New Jersey employment statutes protect workers against a variety of acts by employers, but in order for these protections to apply, an employment relationship must exist. Independent contractors generally do not fall within the scope of these laws. Employers therefore sometimes attempt to classify workers as independent contractors when they should be employees. This is known as “misclassification.” In May 2018, the Governor of New Jersey established a task force to make recommendations on how the state can address employee misclassification. The task force released a report in July 2019 that provides 10 recommendations for identifying misclassification, enforcing state law, and deterring employers from misclassifying their employees.
Employee Misclassification
The task force defines misclassification as “the practice of illegally and improperly classifying workers as independent contractors, rather than employees.” It states in its report that the practice has increased over the past decade by about 40 percent. It attributes this, in large part, to the “fissured workplace,” in which companies use an extensive network of outsourced contractors and subcontractors.

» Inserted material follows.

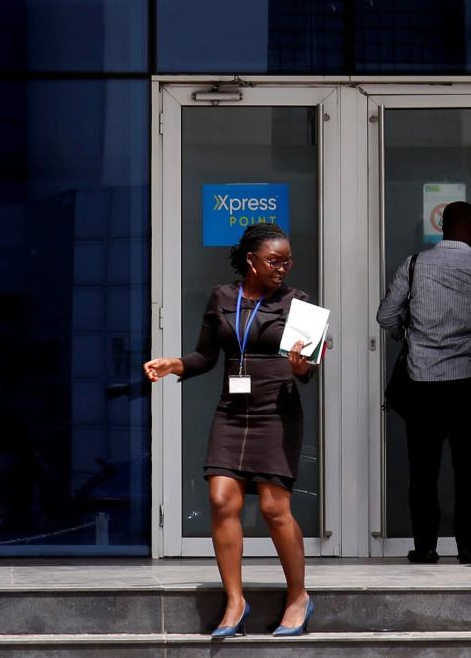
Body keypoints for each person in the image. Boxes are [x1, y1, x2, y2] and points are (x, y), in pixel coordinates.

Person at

In a 2015 ruling, the New Jersey Supreme Court adopted the “ABC test” for determining whether an individual is an employee or an independent contractor, based on a definition of “employment” codified at N.J. Rev. Stat. §§ 43:21-19(i)(6)(A) – (C). The test presumes that a person is an employee unless their working conditions meet three criteria. The individual’s work must be generally free from control by the employer, the services performed by the individual must be either not part of the employer’s usual business or performed somewhere other than the employer’s usual place of business, and the individual must have their own “independently established trade, occupation, profession or business.”